In de komende periode geven we in het programma onder meer prioriteit aan de acties gericht op het verbeteren van de traumascreening voor slachtoffers; het project Ieder kind geïnformeerd; de verbeteractiviteiten voor afgestemde inzet van zorg- en justitiële interventies ten behoeve van veiligheid en het uitwerken van de impactmonitor.

Schadelijke traditionele praktijken (STP)

In het programmaplan «Geweld hoort nergens thuis» is gemeld dat gewerkt wordt aan een aanpak om schadelijke traditionele praktijken (STP) tegen te gaan. Onder schadelijke traditionele praktijken wordt verstaan: eergerelateerd geweld, huwelijksdwang, huwelijkse gevangenschap en achterlating, vrouwelijke genitale verminking en maagdenvlieshersteloperaties. De afzonderlijke verschijningsvormen vragen een separate aanpak. In de afgelopen periode zijn twee expertsessies georganiseerd met veldpartijen6 en de Ministeries van SZW, OCW en BZ over wat we weten en doen op het terrein van STP. Hieruit bleek in meer generieke zin dat:

– Preventie de meest effectieve wijze is om deze problematiek aan te pakken;

– Meer zicht op de aard en omvang van de problematiek nodig is;

– De problematiek complex en vaak onzichtbaar is,

– Professionals beter geëquipeerd moeten worden;

– Het ingewikkeld blijkt om het beschikbare handhavingsinstrumentarium in te zetten.

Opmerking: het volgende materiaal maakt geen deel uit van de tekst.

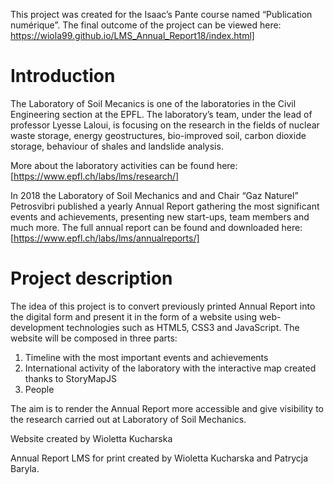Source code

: 
This project was created for the Isaac’s Pante course named “Publication numérique”. 
The final outcome of the project can be viewed here: https://wiola99.github.io/LMS_Annual_Report18/index.html]

# Introduction

The Laboratory of Soil Mecanics is one of the laboratories in the Civil Engineering section at the EPFL. The laboratory’s team, under the lead of professor Lyesse Laloui, is focusing on the research in the fields of nuclear waste storage, energy geostructures, bio-improved soil, carbon dioxide storage, behaviour of shales and landslide analysis. 

More about the laboratory activities can be found here: [https://www.epfl.ch/labs/lms/research/]

In 2018 the Laboratory of Soil Mechanics and and Chair “Gaz Naturel” Petrosvibri published a yearly Annual Report gathering the most significant events and achievements, presenting new start-ups, team members and much more. 
The full annual report can be found and downloaded here: [https://www.epfl.ch/labs/lms/annualreports/]

# Project description

The idea of this project is to convert previously printed Annual Report into the digital form and present it in the form of a website using web-development technologies such as HTML5, CSS3 and JavaScript. The website will be composed in three parts: 
1.	Timeline with the most important events and achievements
2.	International activity of the laboratory with the interactive map created thanks to StoryMapJS
3.	People 

The aim is to render the Annual Report more accessible and give visibility to the research carried out at Laboratory of Soil Mechanics. 






Website created by Wioletta Kucharska

Annual Report LMS for print created by Wioletta Kucharska and Patrycja Baryla.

Er is dus nog veel doen. De aanpak die wordt ontwikkeld richt zich daarom op:

– Eerder en beter in beeld: onderzoek doen naar de aard en omvang van de afzonderlijke fenomenen en mogelijkheden om deze vormen van STP eerder in beeld te krijgen.

– Stoppen en duurzaam oplossen: op basis van onderzoek worden concrete vervolgacties geformuleerd in afstemming met de betrokken veldpartijen.

– Uw Kamer ontvangt de aanpak STP eind 2019.

Daarnaast wordt ingezet op:

– Het beschikbaar maken van kennis over de wijze waarop STP kan worden aangepakt en kan worden voorkomen voor alle 28 regio’s die verbonden zijn aan het programma «Geweld hoort nergens thuis». De regionale en landelijke partijen zijn met elkaar in contact gebracht en maken werkafspraken om te komen tot een versterking van de kennisfunctie in de aanpak van schadelijke traditionele praktijken.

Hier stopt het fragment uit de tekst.